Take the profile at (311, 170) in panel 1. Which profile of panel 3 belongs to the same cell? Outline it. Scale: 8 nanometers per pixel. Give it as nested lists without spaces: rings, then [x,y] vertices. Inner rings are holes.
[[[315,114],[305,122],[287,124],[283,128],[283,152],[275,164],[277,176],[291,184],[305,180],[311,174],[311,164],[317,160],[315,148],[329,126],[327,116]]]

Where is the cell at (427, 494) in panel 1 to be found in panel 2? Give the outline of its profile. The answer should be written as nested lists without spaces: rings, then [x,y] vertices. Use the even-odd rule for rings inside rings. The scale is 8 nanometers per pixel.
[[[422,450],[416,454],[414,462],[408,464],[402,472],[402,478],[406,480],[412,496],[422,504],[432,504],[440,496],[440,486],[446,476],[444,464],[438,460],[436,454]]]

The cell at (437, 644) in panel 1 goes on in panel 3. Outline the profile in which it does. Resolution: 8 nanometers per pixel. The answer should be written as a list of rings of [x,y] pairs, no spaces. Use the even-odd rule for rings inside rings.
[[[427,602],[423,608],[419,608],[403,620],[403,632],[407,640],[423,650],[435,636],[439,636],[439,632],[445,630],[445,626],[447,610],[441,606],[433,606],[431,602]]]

Exercise goal:
A faithful copy of every record is required; output it in full.

Answer box:
Take the profile at (311, 170) in panel 1. Which profile of panel 3 belongs to the same cell? Outline it. Scale: 8 nanometers per pixel. Give it as nested lists without spaces: rings, then [x,y] vertices. Inner rings are holes.
[[[315,114],[305,122],[287,124],[283,128],[283,152],[275,164],[277,176],[291,184],[305,180],[311,174],[311,164],[317,160],[315,148],[329,126],[327,116]]]

Where is the cell at (427, 494) in panel 1 to be found in panel 2? Give the outline of its profile. The answer should be written as nested lists without spaces: rings, then [x,y] vertices. Use the even-odd rule for rings inside rings. The scale is 8 nanometers per pixel.
[[[422,450],[416,454],[414,462],[408,464],[402,472],[402,478],[406,480],[412,496],[422,504],[432,504],[440,496],[440,486],[446,476],[444,464],[438,460],[436,454]]]

The cell at (437, 644) in panel 1 goes on in panel 3. Outline the profile in which it does. Resolution: 8 nanometers per pixel. The answer should be written as a list of rings of [x,y] pairs, no spaces. Use the even-odd rule for rings inside rings.
[[[427,602],[423,608],[419,608],[403,620],[403,632],[407,640],[423,650],[435,636],[439,636],[439,632],[445,630],[445,626],[447,610],[441,606],[433,606],[431,602]]]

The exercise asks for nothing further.